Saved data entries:
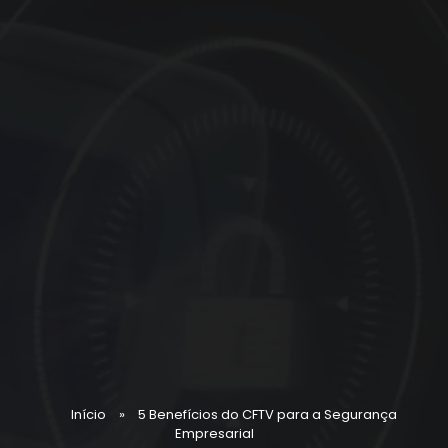
Início
»
5 Benefícios do CFTV para a Segurança
Empresarial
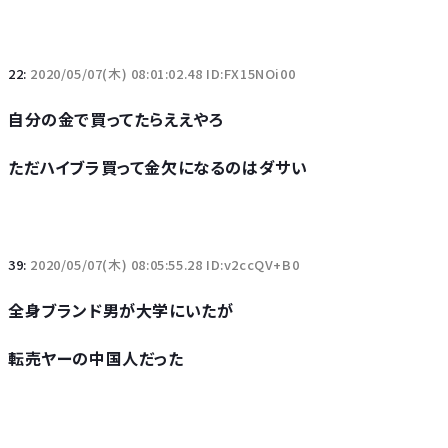
22:
2020/05/07(木) 08:01:02.48 ID:FX15NOi00
自分の金で買ってたらええやろ
ただハイブラ買って金欠になるのはダサい
39:
2020/05/07(木) 08:05:55.28 ID:v2ccQV+B0
全身ブランド男が大学にいたが
転売ヤーの中国人だった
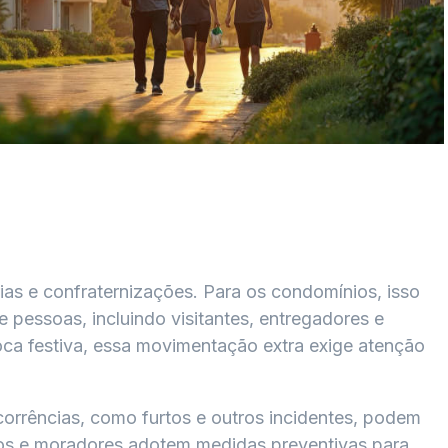
er
ram
ias e confraternizações. Para os condomínios, isso
 pessoas, incluindo visitantes, entregadores e
ca festiva, essa movimentação extra exige atenção
orrências, como furtos e outros incidentes, podem
cos e moradores adotem medidas preventivas para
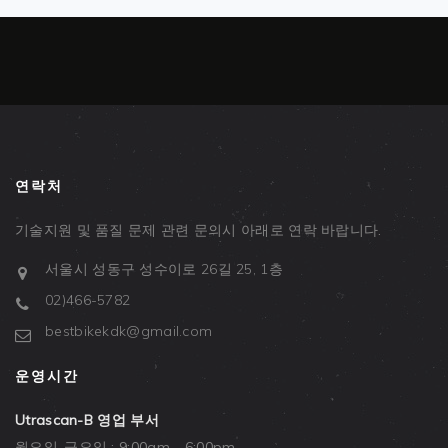
연락처
기술지원 및 품질 문제 관련 문의시 아래로 연락 바랍니다.
서울시 성동구 성수이로 26길 25, 1층
02)466-5782
bestbikekdk@gmail.com
운영시간
Utrascan-B 영업 부서
월요일-금요일 : 9:00am - 6:00pm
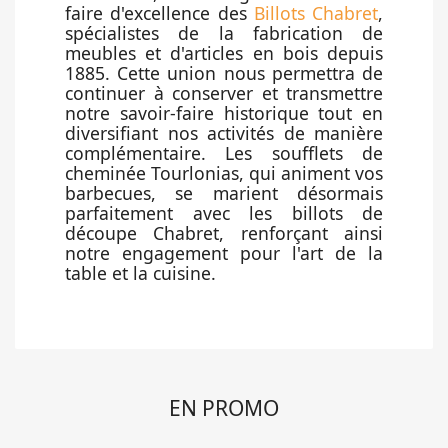
faire d'excellence des
Billots Chabret
,
spécialistes de la fabrication de
meubles et d'articles en bois depuis
1885. Cette union nous permettra de
continuer à conserver et transmettre
notre savoir-faire historique tout en
diversifiant nos activités de manière
complémentaire. Les soufflets de
cheminée Tourlonias, qui animent vos
barbecues, se marient désormais
parfaitement avec les billots de
découpe Chabret, renforçant ainsi
notre engagement pour l'art de la
table et la cuisine.
EN PROMO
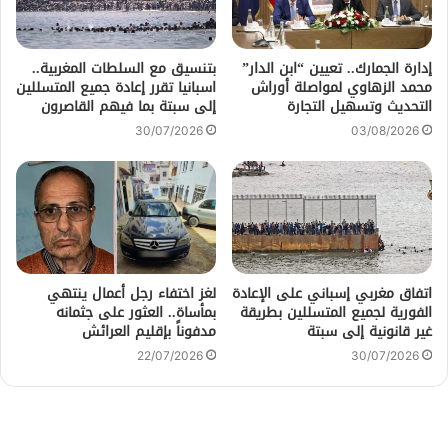
إدارة الجمارك.. تعيين “ابن الدار”
بتنسيق مع السلطات المغربية..
محمد الزهاوي لمواصلة أوراش
اسبانيا تقرر إعادة جميع المتسللين
التحديث وتسهيل التجارة
إلى سبتة بما فيهم القاصرون
30/07/2026
03/08/2026
اتفاق مغربي إسباني على الإعادة
لغز اختفاء رجل أعمال ينتهي
الفورية لجميع المتسللين بطريقة
بمأساة.. العثور على جثمانه
غير قانونية إلى سبتة
مدفوناً بإقليم العرائش
22/07/2026
30/07/2026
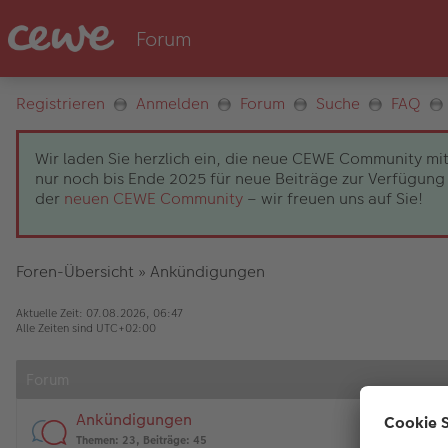
Registrieren
Anmelden
Forum
Suche
FAQ
Wir laden Sie herzlich ein, die neue CEWE Community mit
nur noch bis Ende 2025 für neue Beiträge zur Verfügung 
der
neuen CEWE Community
– wir freuen uns auf Sie!
Foren-Übersicht
»
Ankündigungen
Aktuelle Zeit: 07.08.2026, 06:47
Alle Zeiten sind
UTC+02:00
Forum
Ankündigungen
Themen
:
23
,
Beiträge
:
45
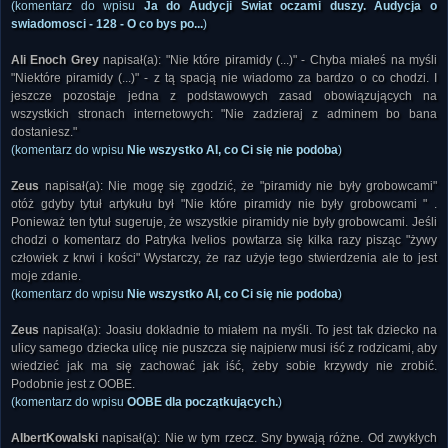
(komentarz do wpisu
Ja do Audycji Swiat oczami duszy. Audycja o
swiadomosci - 128 - O co bys po...
)
Ali Enoch Grey
napisał(a): "Nie które piramidy (...)" - Chyba miałeś na myśli
"Niektóre piramidy (...)" - z tą spacją nie wiadomo za bardzo o co chodzi. I
jeszcze pozostaje jedna z podstawowych zasad obowiązujących na
wszystkich stronach internetowych: "Nie zadzieraj z adminem bo bana
dostaniesz."
(komentarz do wpisu
Nie wszystko AI, co Ci się nie podoba
)
Zeus
napisał(a): Nie mogę się zgodzić, że "piramidy nie były grobowcami"
otóż gdyby tytuł artykułu był "Nie które piramidy nie były grobowcami " .
Ponieważ ten tytuł sugeruje, że wszystkie piramidy nie były grobowcami. Jeśli
chodzi o komentarz do Patryka Ivelios powtarza się kilka razy pisząc "żywy
człowiek z krwi i kości" Wystarczy, że raz użyje tego stwierdzenia ale to jest
moje zdanie.
(komentarz do wpisu
Nie wszystko AI, co Ci się nie podoba
)
Zeus
napisał(a): Joasiu dokładnie to miałem na myśli. To jest tak dziecko na
ulicy samego dziecka ulicę nie puszcza się najpierw musi iść z rodzicami, aby
wiedzieć jak ma się zachować jak iść, żeby sobie krzywdy nie zrobić.
Podobnie jest z OOBE.
(komentarz do wpisu
OOBE dla początkujących.
)
AlbertKowalski
napisał(a): Nie w tym rzecz. Sny bywają różne. Od zwykłych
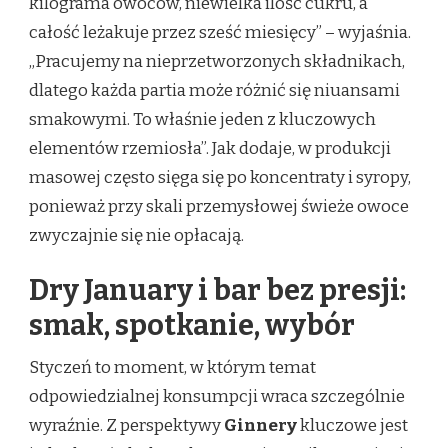
kilograma owoców, niewielka ilość cukru, a
całość leżakuje przez sześć miesięcy” – wyjaśnia.
„Pracujemy na nieprzetworzonych składnikach,
dlatego każda partia może różnić się niuansami
smakowymi. To właśnie jeden z kluczowych
elementów rzemiosła”. Jak dodaje, w produkcji
masowej często sięga się po koncentraty i syropy,
ponieważ przy skali przemysłowej świeże owoce
zwyczajnie się nie opłacają.
Dry January i bar bez presji:
smak, spotkanie, wybór
Styczeń to moment, w którym temat
odpowiedzialnej konsumpcji wraca szczególnie
wyraźnie. Z perspektywy
Ginnery
kluczowe jest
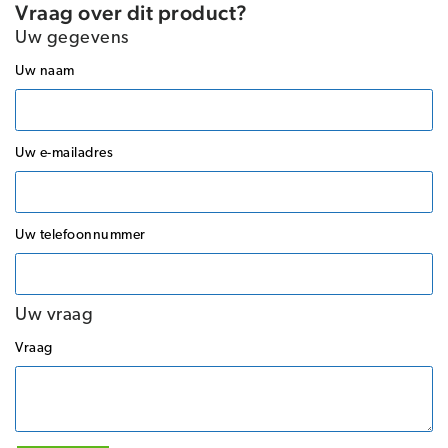
Vraag over dit product?
Uw gegevens
Uw naam
Uw e-mailadres
Uw telefoonnummer
Uw vraag
Vraag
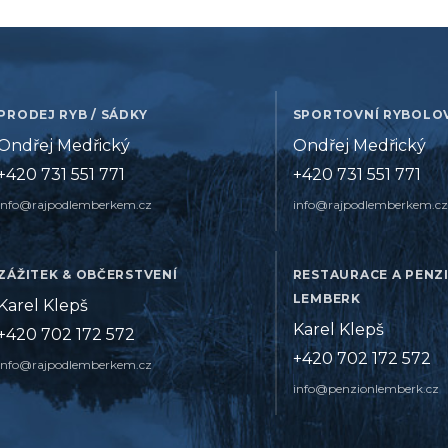
PRODEJ RYB / SÁDKY
SPORTOVNÍ RYBOLO
Ondřej Medřický
Ondřej Medřický
+420 731 551 771
+420 731 551 771
info@rajpodlemberkem.cz
info@rajpodlemberkem.cz
ZÁŽITEK & OBČERSTVENÍ
RESTAURACE A PENZ
LEMBERK
Karel Klepš
Karel Klepš
+420 702 172 572
+420 702 172 572
info@rajpodlemberkem.cz
info@penzionlemberk.cz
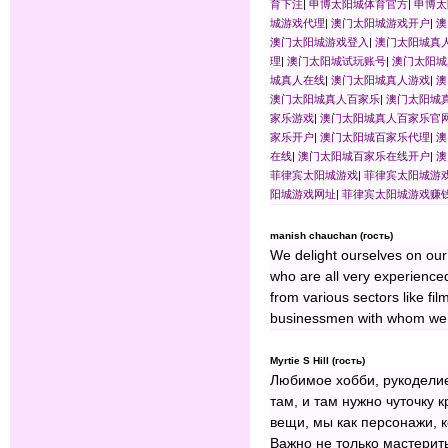
育下注
|
申博太阳城体育官方
|
申博太
城游戏代理
|
澳门太阳城游戏开户
|
澳
澳门太阳城游戏登入
|
澳门太阳城真
理
|
澳门太阳城试玩账号
|
澳门太阳城
城真人在线
|
澳门太阳城真人游戏
|
澳
澳门太阳城真人百家乐
|
澳门太阳城
家乐游戏
|
澳门太阳城真人百家乐官
家乐开户
|
澳门太阳城百家乐代理
|
澳
在线
|
澳门太阳城百家乐在线开户
|
澳
菲律宾太阳城游戏
|
菲律宾太阳城游
阳城游戏网址
|
菲律宾太阳城游戏赚
manish chauchan (гость)
We delight ourselves on our
who are all very experience
from various sectors like fil
businessmen with whom we 
Myrtie S Hill (гость)
Любимое хобби, рукоделие
там, и там нужно чуточку 
вещи, мы как персонажи, 
Важно не только мастерить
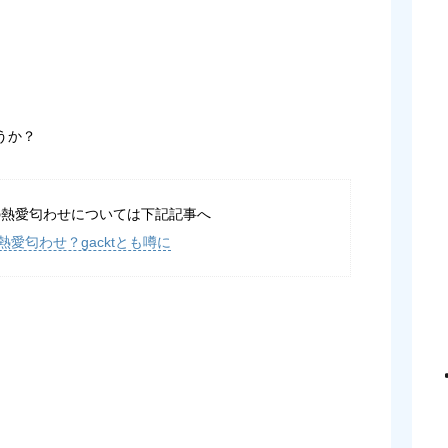
うか？
の熱愛匂わせについては下記記事へ
愛匂わせ？gacktとも噂に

_THE TASK:_ Output the lines of the data as a Markdown table with columns No. and Text, beginning at the first line and ending at the line containing "転売ヤーの中国人だった", both included. Number each row, skip blank lines, and leave out the pictures.

_REPLY TO THE EXERCISE:_
| No. | Text |
|---|---|
| 1 | Início |
| 2 | » |
| 3 | 5 Benefícios do CFTV para a Segurança |
| 4 | Empresarial |
| 5 | 22: |
| 6 | 2020/05/07(木) 08:01:02.48 ID:FX15NOi00 |
| 7 | 自分の金で買ってたらええやろ |
| 8 | ただハイブラ買って金欠になるのはダサい |
| 9 | 39: |
| 10 | 2020/05/07(木) 08:05:55.28 ID:v2ccQV+B0 |
| 11 | 全身ブランド男が大学にいたが |
| 12 | 転売ヤーの中国人だった |